§ **WHAT TO DO**
Extract verbatim every line from the one containing "What is the" through the end of the items, both ends included. Omit the pictures from your output.

Data excerpts
..........

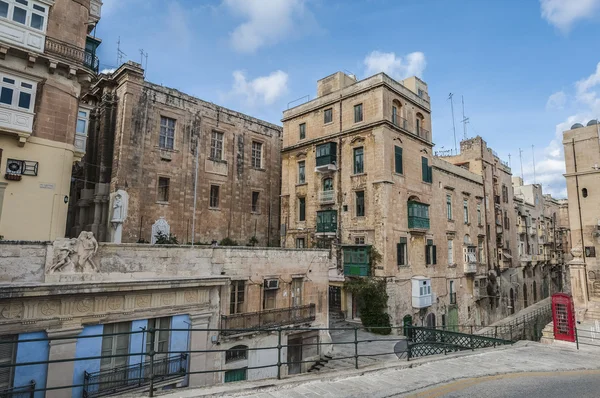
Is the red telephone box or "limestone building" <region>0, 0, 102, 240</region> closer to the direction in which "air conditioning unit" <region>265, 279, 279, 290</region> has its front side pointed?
the red telephone box

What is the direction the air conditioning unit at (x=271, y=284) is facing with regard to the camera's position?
facing the viewer and to the right of the viewer

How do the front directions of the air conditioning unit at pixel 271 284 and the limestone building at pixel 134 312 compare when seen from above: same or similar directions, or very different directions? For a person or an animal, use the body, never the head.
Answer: same or similar directions

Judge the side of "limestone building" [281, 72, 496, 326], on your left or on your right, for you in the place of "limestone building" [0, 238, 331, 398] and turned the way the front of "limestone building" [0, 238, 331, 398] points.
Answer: on your left

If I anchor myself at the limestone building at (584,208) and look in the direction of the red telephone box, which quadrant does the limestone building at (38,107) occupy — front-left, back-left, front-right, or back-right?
front-right

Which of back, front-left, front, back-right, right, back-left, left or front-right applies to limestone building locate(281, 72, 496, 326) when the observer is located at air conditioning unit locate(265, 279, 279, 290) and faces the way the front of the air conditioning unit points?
left

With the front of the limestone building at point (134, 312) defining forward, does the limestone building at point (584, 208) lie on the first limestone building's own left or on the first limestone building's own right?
on the first limestone building's own left
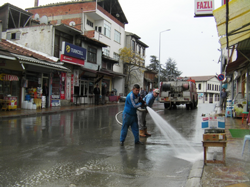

..........

§ **RESPONSE TO THIS TASK**
What is the direction the air conditioning unit at (x=271, y=284) is facing with regard to the camera's position?
facing the viewer and to the right of the viewer

How do the front directions of the air conditioning unit at pixel 271 284 and the limestone building at pixel 134 312 compare when seen from above: same or similar directions, or very different directions? For a person or an animal, use the body, never the head.
Answer: same or similar directions

Judge the side of "limestone building" [281, 72, 496, 326], on your left or on your right, for you in the place of "limestone building" [0, 238, 331, 398] and turned the way the front of "limestone building" [0, 238, 331, 398] points.
Answer: on your left

If I anchor myself at the limestone building at (584,208) and look in the direction of the red telephone box, which quadrant does the limestone building at (38,107) occupy — front-left, back-left, front-right, or back-right?
front-right

Which of back, front-left, front, back-right, right, back-left, left or front-right applies to limestone building locate(281, 72, 496, 326) when the observer is located at air conditioning unit locate(265, 279, 279, 290) and faces the way the front of the air conditioning unit points?
left

With the front of the limestone building at point (134, 312) defining forward, does the limestone building at point (584, 208) lie on the first limestone building's own left or on the first limestone building's own right?
on the first limestone building's own left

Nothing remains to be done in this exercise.